Extract to read:
Tom Brighton (born 28 March 1984) is a Scottish professional footballer, who played as a centre forward.

Early life
Brighton was educated at Marr College in Troon.

Career
Brighton began his career at Rangers, where he played only one game, before going to Scunthorpe United for a short loan spell. He was released from his contract with Rangers in June 2005.

He played in the Scottish Youth Cup final in 2002. Rangers defeated Ayr United 4–2 at New Douglas Park, with Brighton assisting Rangers' last goal.

He was then recruited by Clyde during the close season and made his debut in the opening league game against Ross County. Brighton was voted Man of the Match in Clyde's Scottish Cup shock win over Celtic. He left Clyde in 2006 after manager Graham Roberts was accused of racist remarks during a pre-season tour of Canada.

Brighton moved to Millwall in June 2006. His time at Millwall was however disrupted by several injuries.

On 8 May 2008 it was announced that Brighton had signed a pre-contract with St Mirren. Brighton's contract was not renewed at the end of the 2009–10 season.

Exercise tasks:
• a. Answer these questions using the biography of Tom Brighton above:
(i) At which school was Brighton educated?
(ii) What was the score in the 2002 Scottish Youth Cup final, and which team lost?
(iii) In which month and year did Brighton move to Millwall?
• b. Resume the biography of Tom Brighton above, starting after its final sentence.

Given data:
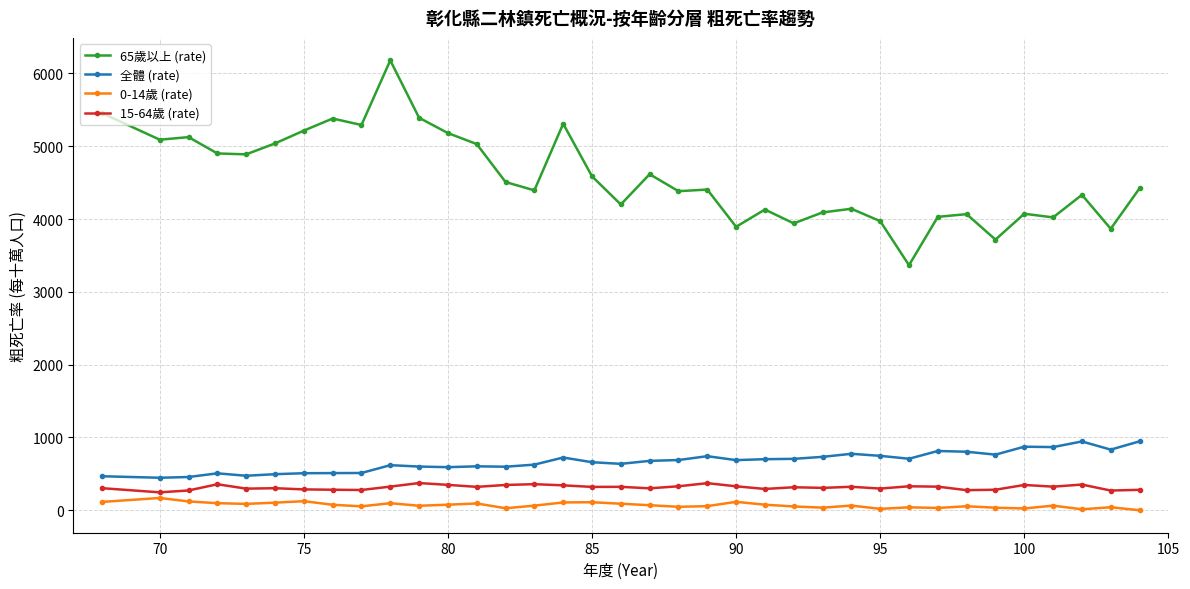

What is the value of the 65歲以上 (rate) point at the 5th from the left?

4888.9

Per-task outputs:
• a.
(i) Marr College in Troon.
(ii) Rangers won 4–2, and Ayr United lost.
(iii) June 2006.

• b.
He signed for Stirling Albion in February 2011. It was announced he was to be released from his contract on 15 May 2011.

Queen of the South manager, Gus MacPherson, having known Brighton from his time as St Mirren manager, offered him training facilities during the summer of 2011 and he also played him in a few pre-season friendlies. Brighton was then offered a contract on 21 July 2011 with Queens which he accepted. His debut was on 23 July 2011 the extra time 2–0 defeat away at Ayr United in the 2011–12 Scottish Challenge Cup.
Tom scored a 78th-minute winner against Stranraer in his second start.

Brighton left Queens for Junior side Irvine Meadow in July 2012. In June 2013 it was announced that he had left the club.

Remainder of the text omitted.